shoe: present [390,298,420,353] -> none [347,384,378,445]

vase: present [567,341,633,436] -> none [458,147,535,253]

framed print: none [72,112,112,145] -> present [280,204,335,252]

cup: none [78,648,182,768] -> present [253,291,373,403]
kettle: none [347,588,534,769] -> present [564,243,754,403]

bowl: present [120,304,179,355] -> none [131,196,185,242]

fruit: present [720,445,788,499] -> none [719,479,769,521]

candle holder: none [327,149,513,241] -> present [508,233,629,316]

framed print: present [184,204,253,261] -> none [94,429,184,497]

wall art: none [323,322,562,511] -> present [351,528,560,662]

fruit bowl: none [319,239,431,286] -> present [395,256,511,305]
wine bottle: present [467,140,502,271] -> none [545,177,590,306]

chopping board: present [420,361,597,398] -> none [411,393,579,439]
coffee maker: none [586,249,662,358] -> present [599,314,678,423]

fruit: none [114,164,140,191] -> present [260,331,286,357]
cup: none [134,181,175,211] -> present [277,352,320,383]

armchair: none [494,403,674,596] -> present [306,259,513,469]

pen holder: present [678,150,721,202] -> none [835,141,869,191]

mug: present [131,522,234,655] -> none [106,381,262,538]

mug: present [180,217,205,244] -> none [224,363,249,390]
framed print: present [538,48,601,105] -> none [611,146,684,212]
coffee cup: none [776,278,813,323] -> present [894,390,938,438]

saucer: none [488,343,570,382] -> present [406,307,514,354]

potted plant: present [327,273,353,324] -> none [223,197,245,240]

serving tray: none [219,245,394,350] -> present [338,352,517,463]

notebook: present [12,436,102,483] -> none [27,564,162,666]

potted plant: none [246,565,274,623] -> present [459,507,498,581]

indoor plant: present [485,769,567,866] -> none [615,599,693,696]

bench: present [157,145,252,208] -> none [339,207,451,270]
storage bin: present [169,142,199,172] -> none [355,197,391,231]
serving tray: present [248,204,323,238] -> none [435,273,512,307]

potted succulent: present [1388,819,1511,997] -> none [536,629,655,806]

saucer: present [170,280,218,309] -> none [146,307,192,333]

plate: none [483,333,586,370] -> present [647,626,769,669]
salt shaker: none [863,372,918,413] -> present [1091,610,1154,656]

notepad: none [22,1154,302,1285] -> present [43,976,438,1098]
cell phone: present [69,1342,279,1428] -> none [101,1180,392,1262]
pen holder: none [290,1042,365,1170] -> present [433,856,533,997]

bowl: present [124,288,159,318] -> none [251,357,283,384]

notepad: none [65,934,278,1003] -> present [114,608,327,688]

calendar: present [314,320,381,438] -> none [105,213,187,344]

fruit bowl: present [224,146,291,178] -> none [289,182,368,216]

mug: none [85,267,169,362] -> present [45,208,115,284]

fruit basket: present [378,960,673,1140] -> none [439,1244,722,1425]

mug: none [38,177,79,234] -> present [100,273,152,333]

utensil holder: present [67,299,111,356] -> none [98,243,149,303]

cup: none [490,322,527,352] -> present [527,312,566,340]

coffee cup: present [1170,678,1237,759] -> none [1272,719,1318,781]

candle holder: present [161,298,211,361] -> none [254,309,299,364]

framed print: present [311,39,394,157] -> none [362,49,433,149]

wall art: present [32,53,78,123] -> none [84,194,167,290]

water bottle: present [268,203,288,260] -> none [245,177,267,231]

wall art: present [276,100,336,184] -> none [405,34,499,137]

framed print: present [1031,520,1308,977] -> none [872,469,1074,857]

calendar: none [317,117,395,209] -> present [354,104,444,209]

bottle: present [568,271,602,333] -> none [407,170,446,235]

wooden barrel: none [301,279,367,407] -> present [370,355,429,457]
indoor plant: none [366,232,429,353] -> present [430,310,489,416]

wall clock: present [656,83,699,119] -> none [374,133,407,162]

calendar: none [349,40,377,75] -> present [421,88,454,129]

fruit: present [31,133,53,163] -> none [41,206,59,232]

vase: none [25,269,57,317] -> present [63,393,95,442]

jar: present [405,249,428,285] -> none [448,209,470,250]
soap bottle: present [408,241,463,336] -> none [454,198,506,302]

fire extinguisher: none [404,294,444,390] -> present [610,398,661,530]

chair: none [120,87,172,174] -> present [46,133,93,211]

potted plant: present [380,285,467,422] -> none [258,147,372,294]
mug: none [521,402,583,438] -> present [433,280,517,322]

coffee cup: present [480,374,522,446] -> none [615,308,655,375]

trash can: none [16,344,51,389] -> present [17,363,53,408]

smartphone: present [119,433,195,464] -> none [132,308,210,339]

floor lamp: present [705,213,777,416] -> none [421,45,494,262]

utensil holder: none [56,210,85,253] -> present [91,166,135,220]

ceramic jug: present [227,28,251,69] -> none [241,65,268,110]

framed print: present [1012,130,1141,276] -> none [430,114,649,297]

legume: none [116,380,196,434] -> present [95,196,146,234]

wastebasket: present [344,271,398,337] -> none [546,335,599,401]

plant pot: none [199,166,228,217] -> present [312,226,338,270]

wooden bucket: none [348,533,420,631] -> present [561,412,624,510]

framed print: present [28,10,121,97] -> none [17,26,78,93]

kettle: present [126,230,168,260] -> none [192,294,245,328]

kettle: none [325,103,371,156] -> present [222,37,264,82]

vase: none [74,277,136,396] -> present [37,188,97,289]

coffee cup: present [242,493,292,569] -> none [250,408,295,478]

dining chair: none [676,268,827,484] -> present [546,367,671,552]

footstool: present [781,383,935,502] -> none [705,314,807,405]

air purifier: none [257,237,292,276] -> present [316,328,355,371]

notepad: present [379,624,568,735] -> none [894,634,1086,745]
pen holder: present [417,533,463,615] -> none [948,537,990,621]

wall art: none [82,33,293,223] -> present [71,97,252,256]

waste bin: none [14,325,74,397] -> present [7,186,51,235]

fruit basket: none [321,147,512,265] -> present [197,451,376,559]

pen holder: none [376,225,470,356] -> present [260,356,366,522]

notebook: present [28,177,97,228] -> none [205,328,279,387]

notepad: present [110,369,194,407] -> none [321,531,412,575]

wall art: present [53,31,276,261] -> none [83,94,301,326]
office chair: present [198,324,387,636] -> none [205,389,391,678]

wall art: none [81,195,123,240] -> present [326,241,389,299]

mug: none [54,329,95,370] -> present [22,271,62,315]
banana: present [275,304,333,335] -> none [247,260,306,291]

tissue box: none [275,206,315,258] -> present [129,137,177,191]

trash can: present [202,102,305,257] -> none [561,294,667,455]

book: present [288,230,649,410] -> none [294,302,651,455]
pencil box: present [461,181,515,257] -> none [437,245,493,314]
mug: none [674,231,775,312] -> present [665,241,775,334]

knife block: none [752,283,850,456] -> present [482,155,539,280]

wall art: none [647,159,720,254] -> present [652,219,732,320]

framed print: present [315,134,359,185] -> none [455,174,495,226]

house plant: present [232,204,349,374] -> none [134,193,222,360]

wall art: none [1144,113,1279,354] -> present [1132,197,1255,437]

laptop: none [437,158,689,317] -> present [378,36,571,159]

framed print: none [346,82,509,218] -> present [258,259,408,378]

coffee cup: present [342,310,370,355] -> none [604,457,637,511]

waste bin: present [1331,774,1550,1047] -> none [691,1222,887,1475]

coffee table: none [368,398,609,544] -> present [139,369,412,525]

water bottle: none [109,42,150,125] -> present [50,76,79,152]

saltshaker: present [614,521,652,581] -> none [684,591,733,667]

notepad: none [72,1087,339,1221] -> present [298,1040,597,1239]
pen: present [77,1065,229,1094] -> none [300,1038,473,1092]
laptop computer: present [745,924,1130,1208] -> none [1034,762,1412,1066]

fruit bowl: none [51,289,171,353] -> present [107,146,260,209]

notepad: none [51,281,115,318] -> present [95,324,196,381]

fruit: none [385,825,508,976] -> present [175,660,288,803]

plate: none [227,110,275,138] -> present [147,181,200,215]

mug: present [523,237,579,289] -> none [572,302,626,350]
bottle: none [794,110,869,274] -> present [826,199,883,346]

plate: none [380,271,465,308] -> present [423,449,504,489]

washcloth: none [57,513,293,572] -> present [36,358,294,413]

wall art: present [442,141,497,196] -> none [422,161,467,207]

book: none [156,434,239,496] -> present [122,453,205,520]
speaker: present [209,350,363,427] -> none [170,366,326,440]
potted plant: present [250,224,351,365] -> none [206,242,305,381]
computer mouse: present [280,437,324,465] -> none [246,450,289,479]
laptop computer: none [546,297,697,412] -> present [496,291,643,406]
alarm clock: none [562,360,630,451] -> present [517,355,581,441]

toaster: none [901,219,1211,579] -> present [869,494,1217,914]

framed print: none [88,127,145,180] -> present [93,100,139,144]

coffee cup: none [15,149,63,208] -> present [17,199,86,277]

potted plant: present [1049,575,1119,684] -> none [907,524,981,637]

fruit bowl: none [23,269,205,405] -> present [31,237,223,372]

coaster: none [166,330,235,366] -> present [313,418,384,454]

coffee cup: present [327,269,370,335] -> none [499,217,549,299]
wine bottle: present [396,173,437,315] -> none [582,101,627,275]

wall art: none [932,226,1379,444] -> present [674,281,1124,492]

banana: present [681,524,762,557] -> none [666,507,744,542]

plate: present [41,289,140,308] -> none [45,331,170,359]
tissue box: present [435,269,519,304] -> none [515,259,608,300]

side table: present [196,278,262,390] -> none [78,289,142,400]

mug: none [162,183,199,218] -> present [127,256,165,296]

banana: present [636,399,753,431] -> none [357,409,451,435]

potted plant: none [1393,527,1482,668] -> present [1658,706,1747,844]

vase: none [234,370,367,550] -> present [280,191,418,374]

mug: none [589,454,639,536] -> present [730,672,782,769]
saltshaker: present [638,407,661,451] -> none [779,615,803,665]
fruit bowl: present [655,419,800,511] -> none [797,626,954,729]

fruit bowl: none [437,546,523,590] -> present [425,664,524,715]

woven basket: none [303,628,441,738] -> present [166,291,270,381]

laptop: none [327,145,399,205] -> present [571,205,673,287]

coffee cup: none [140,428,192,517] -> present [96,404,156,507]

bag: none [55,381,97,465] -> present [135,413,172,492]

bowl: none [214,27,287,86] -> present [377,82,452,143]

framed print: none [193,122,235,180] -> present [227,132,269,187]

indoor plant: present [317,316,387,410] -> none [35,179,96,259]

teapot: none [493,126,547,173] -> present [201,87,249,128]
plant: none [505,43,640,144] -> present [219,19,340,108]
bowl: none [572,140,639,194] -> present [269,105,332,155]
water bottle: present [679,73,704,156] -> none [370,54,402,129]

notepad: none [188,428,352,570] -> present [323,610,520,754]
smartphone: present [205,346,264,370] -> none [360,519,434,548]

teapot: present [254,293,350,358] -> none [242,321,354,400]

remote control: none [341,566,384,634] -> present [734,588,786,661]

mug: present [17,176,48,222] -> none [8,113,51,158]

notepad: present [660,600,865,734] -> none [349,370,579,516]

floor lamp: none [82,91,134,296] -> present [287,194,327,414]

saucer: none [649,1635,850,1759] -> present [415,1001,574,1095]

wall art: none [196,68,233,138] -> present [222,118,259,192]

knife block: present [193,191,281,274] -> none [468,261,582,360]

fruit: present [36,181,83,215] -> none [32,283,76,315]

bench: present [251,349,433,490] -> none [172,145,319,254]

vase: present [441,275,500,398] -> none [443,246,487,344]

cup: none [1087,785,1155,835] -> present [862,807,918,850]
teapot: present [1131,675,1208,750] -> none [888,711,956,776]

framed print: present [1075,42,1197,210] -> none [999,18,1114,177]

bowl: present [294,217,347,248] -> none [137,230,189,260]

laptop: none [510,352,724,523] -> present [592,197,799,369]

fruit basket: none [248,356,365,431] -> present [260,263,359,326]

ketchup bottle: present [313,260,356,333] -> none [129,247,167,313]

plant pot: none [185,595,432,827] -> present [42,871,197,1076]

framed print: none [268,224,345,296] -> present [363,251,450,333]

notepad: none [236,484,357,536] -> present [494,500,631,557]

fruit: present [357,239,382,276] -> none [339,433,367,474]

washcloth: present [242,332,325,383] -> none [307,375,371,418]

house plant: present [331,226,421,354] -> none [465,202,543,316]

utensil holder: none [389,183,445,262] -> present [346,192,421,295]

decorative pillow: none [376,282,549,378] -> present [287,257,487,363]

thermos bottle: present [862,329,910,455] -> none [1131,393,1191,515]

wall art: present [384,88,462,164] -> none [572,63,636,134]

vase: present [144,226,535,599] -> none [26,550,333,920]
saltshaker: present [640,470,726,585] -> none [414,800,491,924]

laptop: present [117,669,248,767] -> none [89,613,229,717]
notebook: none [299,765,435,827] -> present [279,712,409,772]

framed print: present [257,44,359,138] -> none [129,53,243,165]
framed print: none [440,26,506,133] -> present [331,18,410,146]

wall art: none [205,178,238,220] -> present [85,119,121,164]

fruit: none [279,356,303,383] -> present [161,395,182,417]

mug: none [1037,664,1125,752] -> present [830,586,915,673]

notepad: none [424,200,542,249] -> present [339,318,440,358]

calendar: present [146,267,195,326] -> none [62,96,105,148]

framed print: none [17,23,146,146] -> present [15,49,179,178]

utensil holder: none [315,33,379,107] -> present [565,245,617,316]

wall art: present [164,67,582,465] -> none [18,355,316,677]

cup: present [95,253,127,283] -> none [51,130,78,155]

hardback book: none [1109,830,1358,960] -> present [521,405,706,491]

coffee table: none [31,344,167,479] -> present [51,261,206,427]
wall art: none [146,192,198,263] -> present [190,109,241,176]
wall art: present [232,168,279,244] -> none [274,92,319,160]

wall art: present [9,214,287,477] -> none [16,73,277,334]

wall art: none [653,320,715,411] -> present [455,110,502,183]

+ + + + + + +

**WHAT YOU WILL DO**
Copy only this part of the entries above: the line with "laptop computer: present", the line with "coaster: none [166,330,235,366]", and the lines between, all exactly as written.

**EXERCISE OUTPUT**
laptop computer: present [745,924,1130,1208] -> none [1034,762,1412,1066]

fruit bowl: none [51,289,171,353] -> present [107,146,260,209]

notepad: none [51,281,115,318] -> present [95,324,196,381]

fruit: none [385,825,508,976] -> present [175,660,288,803]

plate: none [227,110,275,138] -> present [147,181,200,215]

mug: present [523,237,579,289] -> none [572,302,626,350]
bottle: none [794,110,869,274] -> present [826,199,883,346]

plate: none [380,271,465,308] -> present [423,449,504,489]

washcloth: none [57,513,293,572] -> present [36,358,294,413]

wall art: present [442,141,497,196] -> none [422,161,467,207]

book: none [156,434,239,496] -> present [122,453,205,520]
speaker: present [209,350,363,427] -> none [170,366,326,440]
potted plant: present [250,224,351,365] -> none [206,242,305,381]
computer mouse: present [280,437,324,465] -> none [246,450,289,479]
laptop computer: none [546,297,697,412] -> present [496,291,643,406]
alarm clock: none [562,360,630,451] -> present [517,355,581,441]

toaster: none [901,219,1211,579] -> present [869,494,1217,914]

framed print: none [88,127,145,180] -> present [93,100,139,144]

coffee cup: none [15,149,63,208] -> present [17,199,86,277]

potted plant: present [1049,575,1119,684] -> none [907,524,981,637]

fruit bowl: none [23,269,205,405] -> present [31,237,223,372]

coaster: none [166,330,235,366] -> present [313,418,384,454]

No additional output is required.